# Problems
[1] Answer these questions about the forum thread on smoking with willow.
(a) According to the first post, which part of the willow holds most of the salicin?
(b) Which kind of willow does gsdressler say to find for smoking?
(c) According to cliffcarter, red willow is a subspecies of which willow?
[2] Copy the rows below word for word, beginning with the first line of the rows and going on through the line with "scientific name: Vicia sativa".

Most of the salicin is contained in the bark so I definitely wouldn't use that part.  IMO, I personally wouldn't smoke with willow because it could go either way.  Very bad:  some people are deathly allergic to salicylic acid/aspirin or  perhaps it just produces some nasty stuff I don't know enough about.   Or Very good:  drink copious amounts while smoking your meat, eat good grub, and then your headaches and soreness disappears!

For what it's worth, that's what I know about willow.  Nothing about using it to smoke.


----------



## smokebuzz (Mar 11, 2009)

Try this, it's the sticky at the top of this forum"woods for smoking"

http://www.smokingmeatforums.com/showthread.php?t=50439


----------



## gsdressler (Aug 11, 2011)

You need to find red willow for smoking. This wood works just fine. You will be amazed at the sweet flavour it imparts in meat and fish. You DO NOT want to use Weeping Willow. This is and ornamental tree and totally different from the red willow. I don't know what type of flavour this wood gives, but it is not the same as the red variety.

Hope this helps.


----------



## cliffcarter (Aug 11, 2011)

gsdressler said:


> You need to find red willow for smoking. This wood works just fine. You will be amazed at the sweet flavour it imparts in meat and fish. You DO NOT want to use Weeping Willow. This is and ornamental tree and totally different from the red willow. I don't know what type of flavour this wood gives, but it is not the same as the red variety.
> 
> Hope this helps.


Both weeping willow and red willow are non native trees used as ornamentals, red willow is a sub-species of white willow. Willow is on the list of smoking woods but which willow trees are suitable is not stated. If you've got access to crab apple, use it and don't take a chance on something you are not sure of. JM2C


----------

# Source records
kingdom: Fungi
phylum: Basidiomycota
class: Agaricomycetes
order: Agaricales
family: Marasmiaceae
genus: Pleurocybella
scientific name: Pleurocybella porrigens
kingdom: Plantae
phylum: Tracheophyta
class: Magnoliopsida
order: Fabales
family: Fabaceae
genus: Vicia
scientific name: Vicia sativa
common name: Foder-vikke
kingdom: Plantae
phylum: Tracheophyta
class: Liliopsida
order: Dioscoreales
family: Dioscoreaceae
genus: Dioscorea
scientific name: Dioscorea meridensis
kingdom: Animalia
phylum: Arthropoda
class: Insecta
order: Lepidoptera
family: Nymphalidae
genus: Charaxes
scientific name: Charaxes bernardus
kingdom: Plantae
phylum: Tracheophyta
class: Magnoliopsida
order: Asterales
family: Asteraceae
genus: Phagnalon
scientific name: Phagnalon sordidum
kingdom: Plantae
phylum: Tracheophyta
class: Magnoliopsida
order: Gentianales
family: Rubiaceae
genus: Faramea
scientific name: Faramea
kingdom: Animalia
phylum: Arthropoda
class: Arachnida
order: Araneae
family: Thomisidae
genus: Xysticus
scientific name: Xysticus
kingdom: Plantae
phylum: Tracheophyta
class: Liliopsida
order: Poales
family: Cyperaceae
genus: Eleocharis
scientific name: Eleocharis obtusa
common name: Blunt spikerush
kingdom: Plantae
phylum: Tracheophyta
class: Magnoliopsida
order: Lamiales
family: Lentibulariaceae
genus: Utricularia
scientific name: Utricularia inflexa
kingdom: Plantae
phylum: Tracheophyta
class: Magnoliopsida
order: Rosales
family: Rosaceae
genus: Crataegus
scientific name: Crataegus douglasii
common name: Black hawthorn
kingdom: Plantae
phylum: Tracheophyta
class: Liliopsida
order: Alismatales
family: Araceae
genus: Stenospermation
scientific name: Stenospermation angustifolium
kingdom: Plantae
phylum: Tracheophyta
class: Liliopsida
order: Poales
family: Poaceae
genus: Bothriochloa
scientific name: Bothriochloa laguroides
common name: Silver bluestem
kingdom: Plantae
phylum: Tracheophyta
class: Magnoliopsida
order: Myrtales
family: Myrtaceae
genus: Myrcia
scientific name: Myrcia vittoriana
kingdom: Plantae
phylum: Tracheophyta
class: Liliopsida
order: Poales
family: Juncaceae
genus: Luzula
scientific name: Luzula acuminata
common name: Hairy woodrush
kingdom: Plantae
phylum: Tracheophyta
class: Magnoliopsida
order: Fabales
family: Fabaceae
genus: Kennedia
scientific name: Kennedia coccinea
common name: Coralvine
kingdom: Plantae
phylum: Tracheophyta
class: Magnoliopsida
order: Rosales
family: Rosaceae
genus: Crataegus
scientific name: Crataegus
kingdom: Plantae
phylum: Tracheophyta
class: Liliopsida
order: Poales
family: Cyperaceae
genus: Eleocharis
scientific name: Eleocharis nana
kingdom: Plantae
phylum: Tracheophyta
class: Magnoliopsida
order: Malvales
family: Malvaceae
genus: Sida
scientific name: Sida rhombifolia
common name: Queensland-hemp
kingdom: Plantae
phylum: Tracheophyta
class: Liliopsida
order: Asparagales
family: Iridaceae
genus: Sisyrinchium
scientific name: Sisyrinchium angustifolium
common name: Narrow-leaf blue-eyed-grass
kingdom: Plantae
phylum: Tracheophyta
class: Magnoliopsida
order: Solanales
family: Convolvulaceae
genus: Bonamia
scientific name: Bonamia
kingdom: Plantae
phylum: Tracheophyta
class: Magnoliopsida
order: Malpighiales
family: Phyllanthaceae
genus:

# Answer list
[1]
(a) The bark.
(b) Red willow.
(c) White willow.

[2]
kingdom: Fungi
phylum: Basidiomycota
class: Agaricomycetes
order: Agaricales
family: Marasmiaceae
genus: Pleurocybella
scientific name: Pleurocybella porrigens
kingdom: Plantae
phylum: Tracheophyta
class: Magnoliopsida
order: Fabales
family: Fabaceae
genus: Vicia
scientific name: Vicia sativa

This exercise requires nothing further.